• **WHAT TO PRODUCE**: Present the whole listing below as a numbered list, dropping the blank lines and leaving out the pictures.

• **INPUT RECORDS**:
____

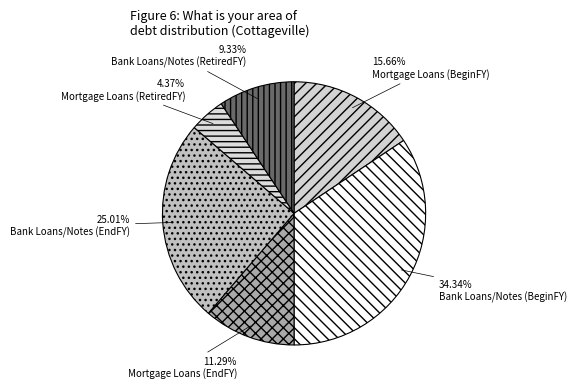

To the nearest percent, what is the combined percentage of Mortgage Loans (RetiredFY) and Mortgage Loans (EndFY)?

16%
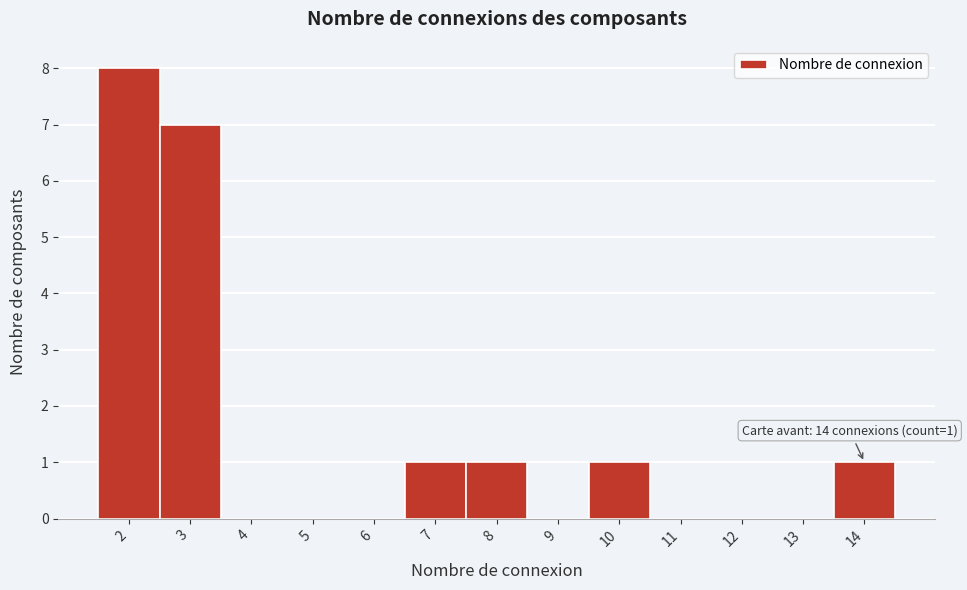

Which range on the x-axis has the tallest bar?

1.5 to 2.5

____

• **REPLY TO THE EXERCISE**:
1. To the nearest percent, what is the combined percentage of Mortgage Loans (RetiredFY) and Mortgage Loans (EndFY)?
2. 16%
3. Which range on the x-axis has the tallest bar?
4. 1.5 to 2.5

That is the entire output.